The islands on which the white-bibbed fruit dove is relatively common include Buru, Seram and Karkar.

==Habitat==
Its natural habitats are subtropical or tropical moist lowland forest and subtropical or tropical moist montane forest. It occurs predominantly on primary mountain forest, but it also inhabits secondary forest in a lower density.

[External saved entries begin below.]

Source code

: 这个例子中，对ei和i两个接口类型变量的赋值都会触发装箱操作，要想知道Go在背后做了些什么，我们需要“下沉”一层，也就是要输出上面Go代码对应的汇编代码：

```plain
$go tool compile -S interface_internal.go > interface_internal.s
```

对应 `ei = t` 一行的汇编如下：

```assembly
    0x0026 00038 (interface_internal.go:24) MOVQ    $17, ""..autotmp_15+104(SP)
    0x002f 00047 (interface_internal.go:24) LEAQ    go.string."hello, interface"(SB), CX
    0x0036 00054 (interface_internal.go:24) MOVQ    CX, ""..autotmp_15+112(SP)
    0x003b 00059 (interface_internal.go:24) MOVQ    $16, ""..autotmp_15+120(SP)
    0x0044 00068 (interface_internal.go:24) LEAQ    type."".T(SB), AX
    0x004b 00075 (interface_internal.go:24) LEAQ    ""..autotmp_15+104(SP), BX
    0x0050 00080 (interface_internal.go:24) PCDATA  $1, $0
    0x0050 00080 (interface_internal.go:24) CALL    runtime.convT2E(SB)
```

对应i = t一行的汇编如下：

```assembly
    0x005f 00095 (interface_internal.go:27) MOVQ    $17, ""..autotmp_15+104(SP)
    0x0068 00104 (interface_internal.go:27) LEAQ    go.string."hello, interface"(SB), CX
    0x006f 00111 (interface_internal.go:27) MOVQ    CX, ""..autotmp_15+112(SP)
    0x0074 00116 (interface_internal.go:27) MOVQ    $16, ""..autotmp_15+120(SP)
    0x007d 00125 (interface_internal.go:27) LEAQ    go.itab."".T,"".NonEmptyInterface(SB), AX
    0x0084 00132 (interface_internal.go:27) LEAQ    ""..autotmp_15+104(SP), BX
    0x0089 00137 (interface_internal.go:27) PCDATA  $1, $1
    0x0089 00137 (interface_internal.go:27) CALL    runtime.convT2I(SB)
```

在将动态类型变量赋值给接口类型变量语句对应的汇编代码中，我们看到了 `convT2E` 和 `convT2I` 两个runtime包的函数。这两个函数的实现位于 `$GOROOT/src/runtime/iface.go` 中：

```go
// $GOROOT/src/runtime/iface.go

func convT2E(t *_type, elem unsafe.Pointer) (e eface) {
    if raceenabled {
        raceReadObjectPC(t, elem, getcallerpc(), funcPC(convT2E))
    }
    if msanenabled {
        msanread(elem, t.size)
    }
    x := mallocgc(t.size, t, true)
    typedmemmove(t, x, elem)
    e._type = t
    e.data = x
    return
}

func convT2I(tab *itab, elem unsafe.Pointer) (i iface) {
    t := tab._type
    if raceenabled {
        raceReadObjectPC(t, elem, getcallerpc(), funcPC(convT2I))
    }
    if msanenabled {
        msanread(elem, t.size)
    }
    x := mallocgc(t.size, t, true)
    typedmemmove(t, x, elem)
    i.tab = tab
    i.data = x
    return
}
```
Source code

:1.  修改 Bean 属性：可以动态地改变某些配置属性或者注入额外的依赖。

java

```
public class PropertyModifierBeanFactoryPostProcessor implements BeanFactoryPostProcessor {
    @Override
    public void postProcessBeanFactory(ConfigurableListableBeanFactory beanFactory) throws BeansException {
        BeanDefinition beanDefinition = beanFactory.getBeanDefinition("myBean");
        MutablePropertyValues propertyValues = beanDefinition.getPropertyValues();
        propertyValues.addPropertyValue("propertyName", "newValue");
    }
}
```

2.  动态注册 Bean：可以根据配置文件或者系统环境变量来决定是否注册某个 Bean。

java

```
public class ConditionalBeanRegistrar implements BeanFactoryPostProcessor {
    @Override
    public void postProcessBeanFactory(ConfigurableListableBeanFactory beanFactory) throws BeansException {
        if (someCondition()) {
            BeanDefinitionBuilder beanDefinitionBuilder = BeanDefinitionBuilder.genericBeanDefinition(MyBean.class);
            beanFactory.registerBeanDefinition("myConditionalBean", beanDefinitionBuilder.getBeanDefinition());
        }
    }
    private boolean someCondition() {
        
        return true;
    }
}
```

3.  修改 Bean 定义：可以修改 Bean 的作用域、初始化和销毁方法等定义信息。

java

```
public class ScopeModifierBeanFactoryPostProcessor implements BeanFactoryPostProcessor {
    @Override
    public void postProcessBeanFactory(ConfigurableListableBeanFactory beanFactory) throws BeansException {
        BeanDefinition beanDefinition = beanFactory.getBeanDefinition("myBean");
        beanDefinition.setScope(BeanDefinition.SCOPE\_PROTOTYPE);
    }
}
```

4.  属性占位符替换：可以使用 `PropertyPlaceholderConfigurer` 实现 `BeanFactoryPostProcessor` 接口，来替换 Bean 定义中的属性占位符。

In New Guinea it is typically found at altitudes between 1,000 and 3,260 meters above sea level. On smaller islands such as Aru Islands Regency, however, it can also be found in the lowlands. It is a species that predominantly prefers the tree canopy.

==Description==
Ptilinopus rivoli can reach a body length of 23.5 to 26 centimeters. It is smaller than an African collared dove, but more compact with shorter and rounded tail. In this species the sexes are dimorphic. The males have a striking purple head cap while the females are almost entirely green feathered. The plumage is predominantly dark green. There is a large crescent-shaped white band on the chest. Depending on the subspecies, this band can also have a yellowish tinge. The color of the belly and the underside of the tail also vary depending on the subspecies. There is an elongated, narrow spot of purple color on the belly. The tail feathers are bright yellow. In some subspecies, however, the belly is also pure yellow and the tail feathers are green. The beak is bright yellow.

==Biology==
Ptilinopus rivoli is a fruit-eating species that picks fruits from the branches, but seldom on the ground. The nest is put together from twigs. The laying comprises two eggs, which is atypical for fruit pigeons native to New Guinea.